Task requirements -
Quote the material word for word, from its first line up to and including the line that contains "1.4 at (110, 289): 1.4 -> 2.3".

-*-

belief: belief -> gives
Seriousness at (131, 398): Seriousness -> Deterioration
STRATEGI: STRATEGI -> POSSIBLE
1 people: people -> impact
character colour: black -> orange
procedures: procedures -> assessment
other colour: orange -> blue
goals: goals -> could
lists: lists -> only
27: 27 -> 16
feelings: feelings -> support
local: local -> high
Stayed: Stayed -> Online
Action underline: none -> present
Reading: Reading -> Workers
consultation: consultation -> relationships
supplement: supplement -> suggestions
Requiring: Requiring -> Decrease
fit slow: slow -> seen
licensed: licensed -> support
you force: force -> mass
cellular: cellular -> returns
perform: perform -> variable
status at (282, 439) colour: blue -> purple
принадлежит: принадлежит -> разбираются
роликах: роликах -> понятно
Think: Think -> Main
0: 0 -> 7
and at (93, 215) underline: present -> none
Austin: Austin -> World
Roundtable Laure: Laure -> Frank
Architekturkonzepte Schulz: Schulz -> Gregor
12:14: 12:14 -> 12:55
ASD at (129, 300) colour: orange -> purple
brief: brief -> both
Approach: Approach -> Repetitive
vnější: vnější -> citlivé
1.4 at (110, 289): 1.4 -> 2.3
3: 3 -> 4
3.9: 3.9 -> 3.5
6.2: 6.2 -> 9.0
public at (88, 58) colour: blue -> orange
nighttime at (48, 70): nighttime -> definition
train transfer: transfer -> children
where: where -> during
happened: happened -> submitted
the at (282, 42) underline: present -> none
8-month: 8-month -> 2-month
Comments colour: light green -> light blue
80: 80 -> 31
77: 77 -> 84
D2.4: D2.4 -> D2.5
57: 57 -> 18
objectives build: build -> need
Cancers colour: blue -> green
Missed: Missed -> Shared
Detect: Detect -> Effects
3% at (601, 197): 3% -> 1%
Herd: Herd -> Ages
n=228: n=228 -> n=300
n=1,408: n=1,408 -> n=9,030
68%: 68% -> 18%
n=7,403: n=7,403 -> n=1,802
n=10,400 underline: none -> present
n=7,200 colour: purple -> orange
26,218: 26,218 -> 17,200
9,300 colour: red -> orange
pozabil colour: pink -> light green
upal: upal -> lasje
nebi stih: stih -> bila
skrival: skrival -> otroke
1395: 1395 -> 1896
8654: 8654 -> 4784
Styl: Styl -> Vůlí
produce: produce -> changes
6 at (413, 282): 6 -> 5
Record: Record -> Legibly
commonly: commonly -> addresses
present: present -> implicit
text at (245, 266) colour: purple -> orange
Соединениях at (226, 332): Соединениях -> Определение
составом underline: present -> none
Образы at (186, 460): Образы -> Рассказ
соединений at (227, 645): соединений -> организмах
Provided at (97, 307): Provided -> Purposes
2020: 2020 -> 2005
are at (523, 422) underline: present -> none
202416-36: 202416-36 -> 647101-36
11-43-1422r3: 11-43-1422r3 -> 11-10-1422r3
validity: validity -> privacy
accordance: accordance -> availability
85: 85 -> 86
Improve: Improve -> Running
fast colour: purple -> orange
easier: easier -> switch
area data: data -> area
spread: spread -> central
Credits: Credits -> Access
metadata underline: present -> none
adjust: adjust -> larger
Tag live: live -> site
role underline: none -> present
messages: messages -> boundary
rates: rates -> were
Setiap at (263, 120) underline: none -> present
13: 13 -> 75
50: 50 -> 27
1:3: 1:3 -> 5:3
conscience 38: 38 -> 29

-*-

Exercise output -
belief: belief -> gives
Seriousness at (131, 398): Seriousness -> Deterioration
STRATEGI: STRATEGI -> POSSIBLE
1 people: people -> impact
character colour: black -> orange
procedures: procedures -> assessment
other colour: orange -> blue
goals: goals -> could
lists: lists -> only
27: 27 -> 16
feelings: feelings -> support
local: local -> high
Stayed: Stayed -> Online
Action underline: none -> present
Reading: Reading -> Workers
consultation: consultation -> relationships
supplement: supplement -> suggestions
Requiring: Requiring -> Decrease
fit slow: slow -> seen
licensed: licensed -> support
you force: force -> mass
cellular: cellular -> returns
perform: perform -> variable
status at (282, 439) colour: blue -> purple
принадлежит: принадлежит -> разбираются
роликах: роликах -> понятно
Think: Think -> Main
0: 0 -> 7
and at (93, 215) underline: present -> none
Austin: Austin -> World
Roundtable Laure: Laure -> Frank
Architekturkonzepte Schulz: Schulz -> Gregor
12:14: 12:14 -> 12:55
ASD at (129, 300) colour: orange -> purple
brief: brief -> both
Approach: Approach -> Repetitive
vnější: vnější -> citlivé
1.4 at (110, 289): 1.4 -> 2.3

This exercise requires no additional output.